When Almothana Alhamoud, a thirty-one-year-old Syrian data analyst, arrived in Chicago two years ago after fleeing the Syrian war, he took the first job offered him: a nightshift cashier at a convenience store. "When I came over here I just want to find anything to survive," he tells NPR over dinner with his family, who followed him to Chicago and are now applying for asylum. "It was cold and it was the worst winter I ever seen in my life. I was struggling there.”

Although Alhamoud holds a bachelor's degree in computer engineering and had a career as a data analyst for Syria's Agriculture Ministry, he discovered his degree was not recognized in the US. At job interviews in Chicago he struggled with his English.

It’s common for many refugees and immigrants to the US to face difficulties in their professional life as they adjust, and many take low-paying and low-skill jobs that are not commensurate with their education and experience.
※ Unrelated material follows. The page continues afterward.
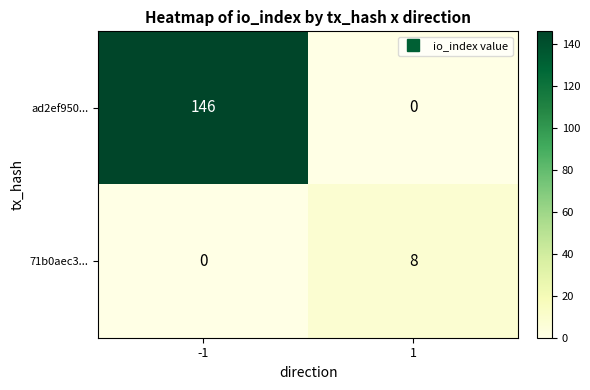

Which series changed the most between -1 and 1?

ad2ef950...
According to a new report from the Migration Policy Institute in Washington, nearly 1.5 million college-educated immigrants were employed in low-skill jobs between 2009 and 2013. Commonly referred to as “brain waste,” Michael Fix, the Migration Policy Institute’s president, tells NPR that these workers in low skill jobs represent a tremendous loss to the US economy. In terms of income, these workers "lost 40 billion dollars a year, or about the same amount as the entire profit of the airline industry." He adds that the increase in their income would translate into almost $10.2 billion more in federal, state, and local taxes.
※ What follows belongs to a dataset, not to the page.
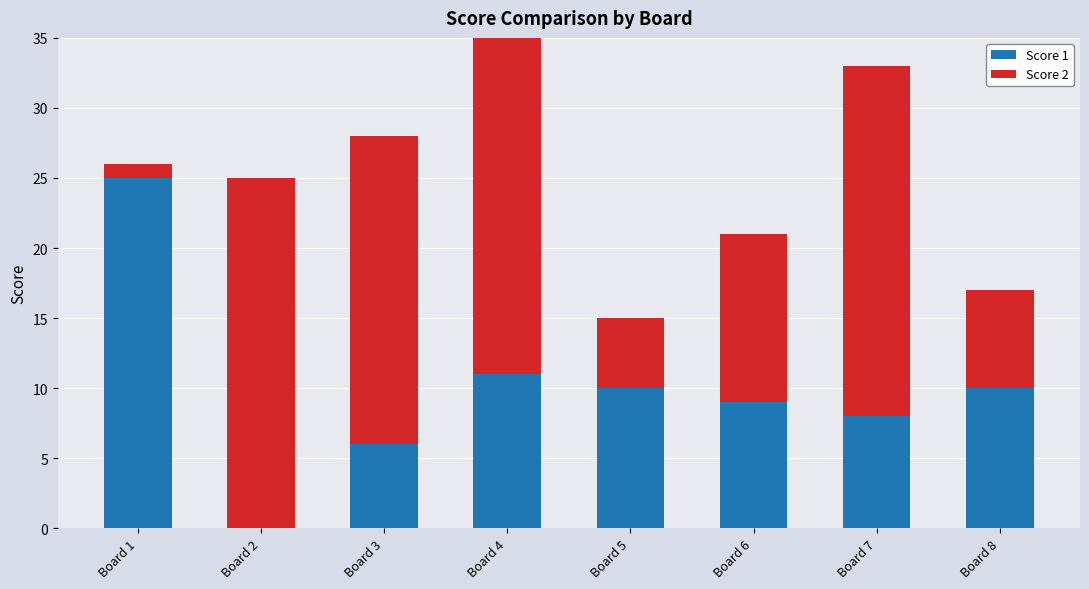

At which label does Score 1 reach its peak?

Board 1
One organization looking to solve this problem is Upwardly Global, a nonprofit with headquarters in New York that helps immigrants and refugees rebuild their careers in the US. Over the past ten years, this organization has successfully placed 3,700 applicants in their first professional positions, says executive director Nicole Cicerani, with jobs that pay approximately $45,000 to $50,000 per year. "In all of our employer partnerships, nobody has agreed to hire our candidate. They agree to interview them and they hire them because they wind up being the best candidate for the job," says Cicerani. "That's really something when you think about itthe top candidate was somebody who was working as a hot dog vendor six months prior." 

Cities are starting to take notice. St. Louis, Cincinnati, Detroit, and Pittsburgh are either looking into or starting job initiatives aimed at refugees and immigrants. The Mosaic Project in St. Louis encourages business leaders to hire more international talent, fosters immigrant entrepreneurs, and connects refugees and migrants with professionals for career advancement. Cicerani says that while it is normal in the immigrant experience to "come to this country and sacrifice everything for the next generation," including education and professional advancement, her organization is showing it doesn’t have to be that way. "This is a postindustrial, skills-based economy and the idea is that we want people to do the jobs that we actually need in our economy."
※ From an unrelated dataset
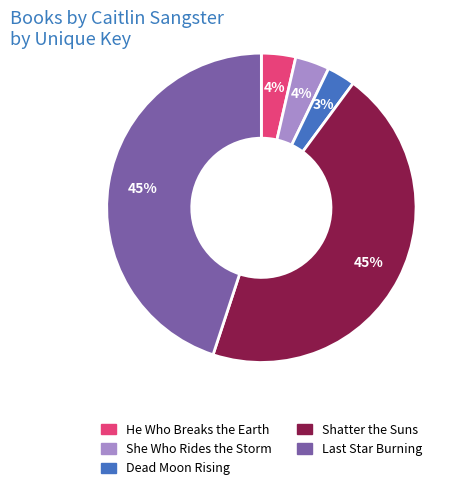

Is there any slice that represents more than half of the pie?

No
Alhamoud signed up for job workshops at Upwardly Global's Chicago office. He was assigned a mentor, who helped him revise his resume and practice his interviewing skills. After seven months of workshops, Alhamoud found a job with Cox and Kings Global Service working as an IT help desk support technician for a company that processes visas for the Indian consulate in Chicago. "To learn to sell yourself, that's the hard part, it's the work culture thing here," he says. Now, he plans to spend his nights as a student and seek an advanced American degree.